▶ **THE PROBLEM**: Write out exactly the lines of the entries below, from the first through the line containing "seashell: present [84,127,143,202]", and nothing beyond them.

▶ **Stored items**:
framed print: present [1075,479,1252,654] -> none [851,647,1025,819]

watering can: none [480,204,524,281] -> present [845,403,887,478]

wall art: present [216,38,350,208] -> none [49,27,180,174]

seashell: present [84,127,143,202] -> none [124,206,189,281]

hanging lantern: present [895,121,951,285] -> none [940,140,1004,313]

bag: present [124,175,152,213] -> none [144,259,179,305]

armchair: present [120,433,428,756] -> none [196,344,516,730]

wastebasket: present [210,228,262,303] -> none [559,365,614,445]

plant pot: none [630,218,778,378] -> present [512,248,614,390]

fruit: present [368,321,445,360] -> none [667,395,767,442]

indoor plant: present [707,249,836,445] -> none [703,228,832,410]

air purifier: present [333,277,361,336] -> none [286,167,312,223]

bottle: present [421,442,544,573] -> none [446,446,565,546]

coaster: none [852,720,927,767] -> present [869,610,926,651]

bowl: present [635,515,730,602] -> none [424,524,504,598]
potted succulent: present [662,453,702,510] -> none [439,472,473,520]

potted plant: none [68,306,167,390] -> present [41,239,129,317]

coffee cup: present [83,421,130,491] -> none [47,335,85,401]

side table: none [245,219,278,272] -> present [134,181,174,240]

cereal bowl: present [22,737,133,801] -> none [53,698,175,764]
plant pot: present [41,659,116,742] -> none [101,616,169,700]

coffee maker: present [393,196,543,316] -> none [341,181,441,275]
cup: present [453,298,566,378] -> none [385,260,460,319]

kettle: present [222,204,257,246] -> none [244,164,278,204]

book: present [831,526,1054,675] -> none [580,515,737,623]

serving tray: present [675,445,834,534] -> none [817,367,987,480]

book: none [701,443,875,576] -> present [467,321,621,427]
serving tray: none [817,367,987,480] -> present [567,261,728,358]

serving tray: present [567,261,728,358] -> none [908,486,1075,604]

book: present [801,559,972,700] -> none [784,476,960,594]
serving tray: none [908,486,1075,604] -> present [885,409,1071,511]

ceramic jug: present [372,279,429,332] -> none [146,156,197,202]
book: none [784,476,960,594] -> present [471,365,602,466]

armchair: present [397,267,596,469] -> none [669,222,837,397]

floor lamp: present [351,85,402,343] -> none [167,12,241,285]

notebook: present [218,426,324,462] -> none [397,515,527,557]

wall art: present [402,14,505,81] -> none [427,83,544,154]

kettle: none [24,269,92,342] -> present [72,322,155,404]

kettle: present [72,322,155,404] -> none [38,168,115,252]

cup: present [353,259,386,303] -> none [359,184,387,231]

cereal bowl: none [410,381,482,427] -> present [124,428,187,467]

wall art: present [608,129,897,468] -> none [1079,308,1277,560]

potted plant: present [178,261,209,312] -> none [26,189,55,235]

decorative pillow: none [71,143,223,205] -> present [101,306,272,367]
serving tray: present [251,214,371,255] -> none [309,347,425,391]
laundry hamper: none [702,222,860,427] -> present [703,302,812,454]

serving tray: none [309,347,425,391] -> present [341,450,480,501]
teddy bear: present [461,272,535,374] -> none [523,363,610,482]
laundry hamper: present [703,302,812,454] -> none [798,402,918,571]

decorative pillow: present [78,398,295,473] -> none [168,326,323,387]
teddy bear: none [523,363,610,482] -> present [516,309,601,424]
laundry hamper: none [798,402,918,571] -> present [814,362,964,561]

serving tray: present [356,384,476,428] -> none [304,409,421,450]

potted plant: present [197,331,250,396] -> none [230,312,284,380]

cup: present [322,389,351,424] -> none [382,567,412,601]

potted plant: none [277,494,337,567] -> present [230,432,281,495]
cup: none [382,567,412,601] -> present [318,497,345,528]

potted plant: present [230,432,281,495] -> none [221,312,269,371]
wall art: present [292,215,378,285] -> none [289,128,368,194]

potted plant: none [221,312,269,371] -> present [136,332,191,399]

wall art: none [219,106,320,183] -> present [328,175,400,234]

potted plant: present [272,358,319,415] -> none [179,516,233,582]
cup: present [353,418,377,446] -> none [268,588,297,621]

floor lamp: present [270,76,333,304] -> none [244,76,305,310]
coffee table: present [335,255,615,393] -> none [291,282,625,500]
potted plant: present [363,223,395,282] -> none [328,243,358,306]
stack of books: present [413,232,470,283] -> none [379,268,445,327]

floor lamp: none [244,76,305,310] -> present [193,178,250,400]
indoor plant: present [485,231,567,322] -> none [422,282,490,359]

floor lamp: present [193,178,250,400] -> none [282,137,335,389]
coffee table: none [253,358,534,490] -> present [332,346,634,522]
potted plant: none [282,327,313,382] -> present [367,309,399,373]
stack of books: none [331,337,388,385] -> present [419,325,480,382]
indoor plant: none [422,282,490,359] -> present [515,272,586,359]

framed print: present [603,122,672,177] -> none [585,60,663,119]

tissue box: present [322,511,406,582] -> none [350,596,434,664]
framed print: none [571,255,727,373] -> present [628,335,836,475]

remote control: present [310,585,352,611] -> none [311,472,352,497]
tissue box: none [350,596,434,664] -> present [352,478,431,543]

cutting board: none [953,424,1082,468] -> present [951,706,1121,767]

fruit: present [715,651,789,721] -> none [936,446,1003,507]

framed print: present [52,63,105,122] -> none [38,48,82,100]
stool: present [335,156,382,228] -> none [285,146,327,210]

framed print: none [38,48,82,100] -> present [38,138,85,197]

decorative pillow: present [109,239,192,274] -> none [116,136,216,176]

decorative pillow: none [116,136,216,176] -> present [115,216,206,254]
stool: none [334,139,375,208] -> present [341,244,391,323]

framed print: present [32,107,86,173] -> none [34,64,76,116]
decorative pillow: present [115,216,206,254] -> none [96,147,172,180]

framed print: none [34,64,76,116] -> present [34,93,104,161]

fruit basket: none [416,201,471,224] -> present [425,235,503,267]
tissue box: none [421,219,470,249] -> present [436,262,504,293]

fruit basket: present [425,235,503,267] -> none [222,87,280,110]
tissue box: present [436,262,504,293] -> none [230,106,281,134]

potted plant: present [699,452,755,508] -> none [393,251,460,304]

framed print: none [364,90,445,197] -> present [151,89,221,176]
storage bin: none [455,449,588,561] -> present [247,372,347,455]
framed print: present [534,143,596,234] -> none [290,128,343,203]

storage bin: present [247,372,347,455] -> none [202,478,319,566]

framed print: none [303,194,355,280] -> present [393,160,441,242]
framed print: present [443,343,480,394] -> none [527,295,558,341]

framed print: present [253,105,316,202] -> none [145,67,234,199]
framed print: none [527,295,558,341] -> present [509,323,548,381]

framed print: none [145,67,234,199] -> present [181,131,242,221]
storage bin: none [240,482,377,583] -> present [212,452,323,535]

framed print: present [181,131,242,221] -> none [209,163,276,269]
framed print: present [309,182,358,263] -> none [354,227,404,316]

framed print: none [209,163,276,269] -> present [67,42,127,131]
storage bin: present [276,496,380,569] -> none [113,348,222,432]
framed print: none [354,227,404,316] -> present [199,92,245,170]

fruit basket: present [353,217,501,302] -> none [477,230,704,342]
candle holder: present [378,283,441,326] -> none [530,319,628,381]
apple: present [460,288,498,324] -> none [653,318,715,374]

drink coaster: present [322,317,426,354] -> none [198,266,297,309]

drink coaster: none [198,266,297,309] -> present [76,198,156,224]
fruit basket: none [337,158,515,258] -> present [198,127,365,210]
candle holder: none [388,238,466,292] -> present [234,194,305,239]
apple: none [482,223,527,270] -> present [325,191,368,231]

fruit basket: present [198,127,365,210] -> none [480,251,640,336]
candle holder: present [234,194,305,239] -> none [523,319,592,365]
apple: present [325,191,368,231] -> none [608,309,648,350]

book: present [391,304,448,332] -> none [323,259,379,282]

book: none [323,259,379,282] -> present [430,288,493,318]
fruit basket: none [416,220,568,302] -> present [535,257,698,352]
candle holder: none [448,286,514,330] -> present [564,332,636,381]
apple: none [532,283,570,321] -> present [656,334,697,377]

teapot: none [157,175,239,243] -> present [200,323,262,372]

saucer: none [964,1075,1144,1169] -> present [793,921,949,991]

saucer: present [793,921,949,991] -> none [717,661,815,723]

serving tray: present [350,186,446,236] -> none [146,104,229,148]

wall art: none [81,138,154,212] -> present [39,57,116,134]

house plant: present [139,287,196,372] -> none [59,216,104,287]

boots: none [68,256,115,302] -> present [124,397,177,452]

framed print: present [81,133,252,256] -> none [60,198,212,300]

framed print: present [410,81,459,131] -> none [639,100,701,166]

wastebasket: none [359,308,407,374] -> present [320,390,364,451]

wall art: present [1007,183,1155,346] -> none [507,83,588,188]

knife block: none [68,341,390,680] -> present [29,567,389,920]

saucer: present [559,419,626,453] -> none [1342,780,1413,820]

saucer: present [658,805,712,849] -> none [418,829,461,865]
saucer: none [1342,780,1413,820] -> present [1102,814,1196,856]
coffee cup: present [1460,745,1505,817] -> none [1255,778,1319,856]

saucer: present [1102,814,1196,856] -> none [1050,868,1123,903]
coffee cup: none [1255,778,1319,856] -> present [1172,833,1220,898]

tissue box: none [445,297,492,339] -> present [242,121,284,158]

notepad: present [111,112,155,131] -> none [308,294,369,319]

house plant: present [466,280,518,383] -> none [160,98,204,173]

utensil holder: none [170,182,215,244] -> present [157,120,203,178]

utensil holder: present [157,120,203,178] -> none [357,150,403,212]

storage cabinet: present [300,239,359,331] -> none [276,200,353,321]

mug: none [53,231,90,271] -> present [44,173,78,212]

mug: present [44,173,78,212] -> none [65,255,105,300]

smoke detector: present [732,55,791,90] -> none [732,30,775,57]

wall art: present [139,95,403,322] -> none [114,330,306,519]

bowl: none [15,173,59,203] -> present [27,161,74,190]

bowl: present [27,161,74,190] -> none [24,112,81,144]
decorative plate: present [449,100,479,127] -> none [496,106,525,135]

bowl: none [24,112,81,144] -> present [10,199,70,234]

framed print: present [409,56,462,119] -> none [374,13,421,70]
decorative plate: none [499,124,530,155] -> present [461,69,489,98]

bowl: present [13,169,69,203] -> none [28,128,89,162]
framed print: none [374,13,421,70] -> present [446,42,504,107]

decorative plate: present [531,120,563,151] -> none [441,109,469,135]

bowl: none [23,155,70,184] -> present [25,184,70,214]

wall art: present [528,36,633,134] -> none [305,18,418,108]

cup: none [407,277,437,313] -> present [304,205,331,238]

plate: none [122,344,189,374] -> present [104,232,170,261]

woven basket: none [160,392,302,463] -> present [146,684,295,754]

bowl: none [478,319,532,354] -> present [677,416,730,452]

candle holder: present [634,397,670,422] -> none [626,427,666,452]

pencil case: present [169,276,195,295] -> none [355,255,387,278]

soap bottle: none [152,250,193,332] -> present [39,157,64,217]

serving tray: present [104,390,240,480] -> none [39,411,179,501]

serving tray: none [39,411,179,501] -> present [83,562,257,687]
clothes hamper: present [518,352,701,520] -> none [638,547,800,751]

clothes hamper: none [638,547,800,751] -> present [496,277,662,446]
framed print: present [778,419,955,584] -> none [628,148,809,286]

▶ **EXPECTED ANSWER**:
framed print: present [1075,479,1252,654] -> none [851,647,1025,819]

watering can: none [480,204,524,281] -> present [845,403,887,478]

wall art: present [216,38,350,208] -> none [49,27,180,174]

seashell: present [84,127,143,202] -> none [124,206,189,281]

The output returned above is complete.